*Source text*:
== Segment start ==
Inside the public-cloud strategies for 6 top investment firms looking to use the tech cut costs and analyze data faster

OSTN Staff

banks and public cloud providers 4x3
The buy side is embracing the public cloud.

  • Buy-side firms are increasingly looking to migrate workloads to the public cloud.
  • Some view the move as a recruiting tool, while others hope to cut costs and increase compute power.
  • Here’s an inside look at six firms’ strategies when it comes to the public cloud.

The buy side is aiming for the clouds.

Top hedge funds, investment firms, and private-equity shops are turning to public clouds managed by Amazon Web Services, Microsoft Azure, Google Cloud Platform, and IBM.

Specific motivating factors for the switch varies at individual firms, but a common theme among nearly all of them is the realization that the public cloud is a more cost-effective option than physical data centers.

The migration of buy-side firms to the cloud comes as providers are increasingly targeting Wall Street with finance-specific offerings. Firms are also picking one public cloud as a preferred or primary partner.

Insider spoke to tech executives at the top firms on the buy side to understand their cloud strategy. Here’s how they’re approaching the tech migration, and the benefits they’re already realizing from the move.


AQR

Stephen Mock's head shot
Stephen Mock, principal and co-chief technology officer, AQR.

Moving workloads and data to the public cloud is a big tech lift for any firm. But for $137 billion quantitative investment manager AQR, it was a welcome one.

Quantitative research is the bread and butter of AQR, an investment manager that typically takes a longer-term view on its portfolio. As with other quantitative funds, that means access to readily-available financial and economic data – and lots of it – is paramount.

And while transitions to the public cloud carry an up-front cost, more financial firms are embracing the value they see in the cloud relative to on-premise data storage.

But for AQR, a move to the cloud was approached much the same way it handles investing: meticulous planning and research.
== Segment end ==
*Data supplied*:
== Segment start ==
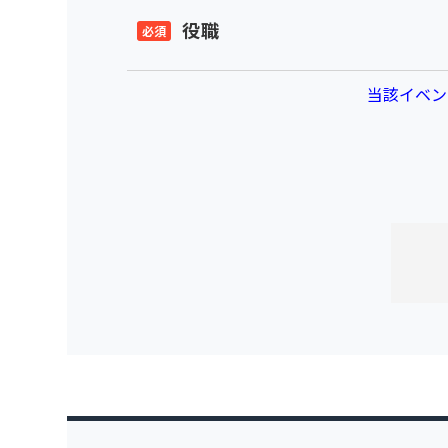
役職
当該イベン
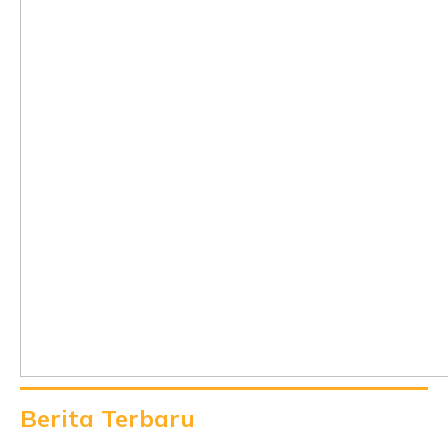
Berita Terbaru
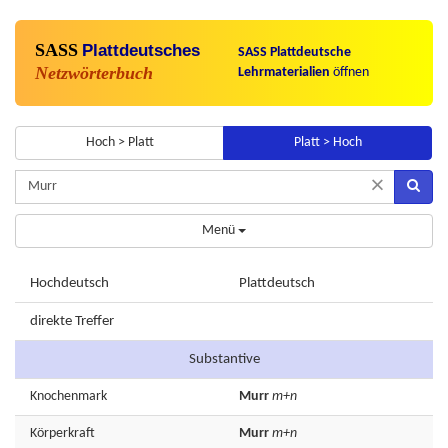
SASS
Plattdeutsches
SASS Plattdeutsche
Netzwörterbuch
Lehrmaterialien
öffnen
Hoch > Platt
Platt > Hoch
×
Menü
Hochdeutsch
Plattdeutsch
direkte Treffer
Substantive
Knochenmark
Murr
m+n
Körperkraft
Murr
m+n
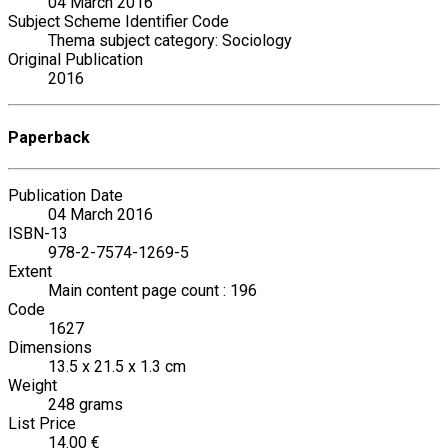
04 March 2016
Subject Scheme Identifier Code
Thema subject category: Sociology
Original Publication
2016
Paperback
Publication Date
04 March 2016
ISBN-13
978-2-7574-1269-5
Extent
Main content page count : 196
Code
1627
Dimensions
13.5 x 21.5 x 1.3 cm
Weight
248 grams
List Price
14.00 €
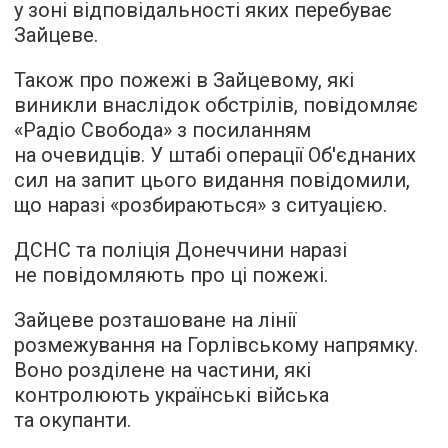
у зоні відповідальності яких перебуває
Зайцеве.
Також про пожежі в Зайцевому, які
виникли внаслідок обстрілів,
повідомляє
«Радіо Свобода» з посиланням
на очевидців. У штабі операції Об'єднаних
сил на запит цього видання повідомили,
що наразі «розбираються» з ситуацією.
ДСНС та поліція Донеччини наразі
не повідомляють про ці пожежі.
Зайцеве розташоване на лінії
розмежування на Горлівському напрямку.
Воно розділене на частини, які
контролюють українські війська
та окупанти.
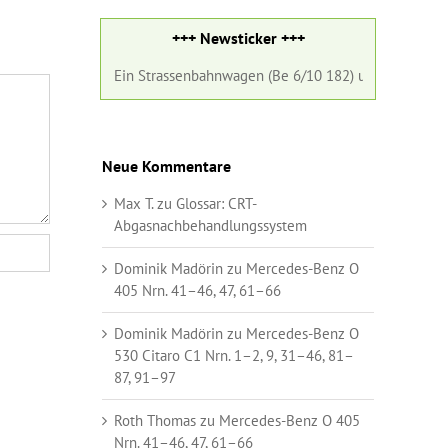
+++ Newsticker +++
st 2026:
Ein Strassenbahnwagen (Be 6/10 182) und ein Gelenkbus (Nr. 
Neue Kommentare
Max T.
zu
Glossar:
CRT-
Abgasnachbehandlungssystem
Dominik Madörin
zu
Mercedes-Benz O
405 Nrn. 41–46, 47, 61–66
Dominik Madörin
zu
Mercedes-Benz O
530 Citaro C1 Nrn. 1–2, 9, 31–46, 81–
87, 91–97
Roth Thomas
zu
Mercedes-Benz O 405
Nrn. 41–46, 47, 61–66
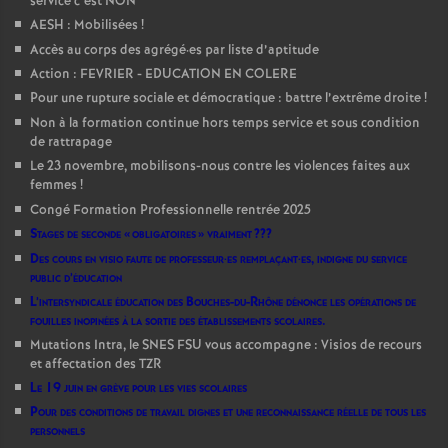
service c’est NON
AESH : Mobilisées
!
Accès au corps des agrégé
·
es par liste d’aptitude
Action : FEVRIER - EDUCATION EN COLERE
Pour une rupture sociale et démocratique : battre l’extrême droite
!
Non à la formation continue hors temps service et sous condition
de rattrapage
Le 23 novembre, mobilisons-nous contre les violences faites aux
femmes
!
Congé Formation Professionnelle rentrée 2025
Stages de seconde «
obligatoires
» vraiment
???
Des cours en visio faute de professeur
·
es remplaçant
·
es, indigne du service
public d’éducation
L’intersyndicale éducation des Bouches-du-Rhône dénonce les opérations de
fouilles inopinées à la sortie des établissements scolaires.
Mutations Intra, le SNES FSU vous accompagne : Visios de recours
et affectation des TZR
Le 19 juin en grève pour les vies scolaires
Pour des conditions de travail dignes et une reconnaissance réelle de tous les
personnels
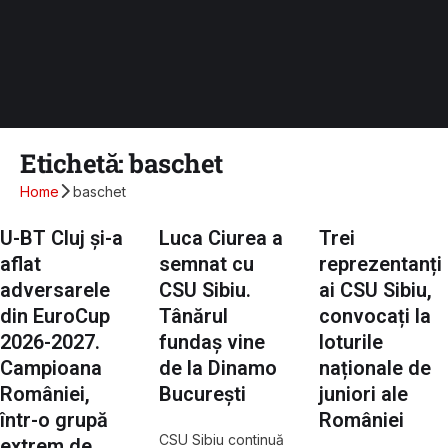
Etichetă:
baschet
Home
baschet
U-BT Cluj și-a
Luca Ciurea a
Trei
aflat
semnat cu
reprezentanți
adversarele
CSU Sibiu.
ai CSU Sibiu,
din EuroCup
Tânărul
convocați la
2026-2027.
fundaș vine
loturile
Campioana
de la Dinamo
naționale de
României,
București
juniori ale
într-o grupă
României
CSU Sibiu continuă
extrem de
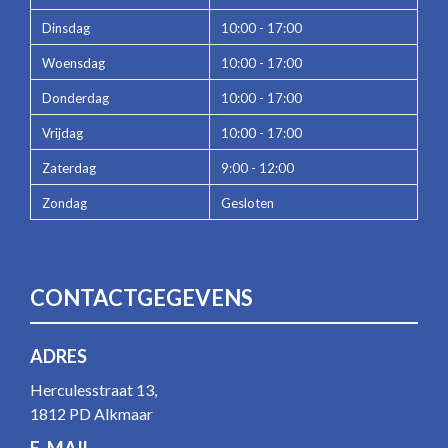
Dinsdag
10:00 - 17:00
Woensdag
10:00 - 17:00
Donderdag
10:00 - 17:00
Vrijdag
10:00 - 17:00
Zaterdag
9:00 - 12:00
Zondag
Gesloten
CONTACTGEGEVENS
ADRES
Herculesstraat 13,
1812 PD Alkmaar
== Segment end ==
*Complete the following*:
A. Answer from the cloud-strategy article:
(i) Which four companies manage the public clouds that buy-side firms are turning to?
(ii) How large an investment manager is AQR, in dollars?
(iii) What title does Stephen Mock hold at AQR?
B. Edit the rows from the line with "Berita Terbaru" up to and including the line with "та окупанти.", replacing "Publication Date" with "Release Date" and changing nothing else. Return only those lines, leaving out the pictures.
The rows have no connection to the cloud-strategy article.

*Solved tasks*:
A.
(i) Amazon Web Services, Microsoft Azure, Google Cloud Platform, and IBM.
(ii) $137 billion.
(iii) Principal and co-chief technology officer.

B.
Berita Terbaru
SASS
Plattdeutsches
SASS Plattdeutsche
Netzwörterbuch
Lehrmaterialien
öffnen
Hoch > Platt
Platt > Hoch
×
Menü
Hochdeutsch
Plattdeutsch
direkte Treffer
Substantive
Knochenmark
Murr
m+n
Körperkraft
Murr
m+n
04 March 2016
Subject Scheme Identifier Code
Thema subject category: Sociology
Original Publication
2016
Paperback
Release Date
04 March 2016
ISBN-13
978-2-7574-1269-5
Extent
Main content page count : 196
Code
1627
Dimensions
13.5 x 21.5 x 1.3 cm
Weight
248 grams
List Price
14.00 €
у зоні відповідальності яких перебуває
Зайцеве.
Також про пожежі в Зайцевому, які
виникли внаслідок обстрілів,
повідомляє
«Радіо Свобода» з посиланням
на очевидців. У штабі операції Об'єднаних
сил на запит цього видання повідомили,
що наразі «розбираються» з ситуацією.
ДСНС та поліція Донеччини наразі
не повідомляють про ці пожежі.
Зайцеве розташоване на лінії
розмежування на Горлівському напрямку.
Воно розділене на частини, які
контролюють українські війська
та окупанти.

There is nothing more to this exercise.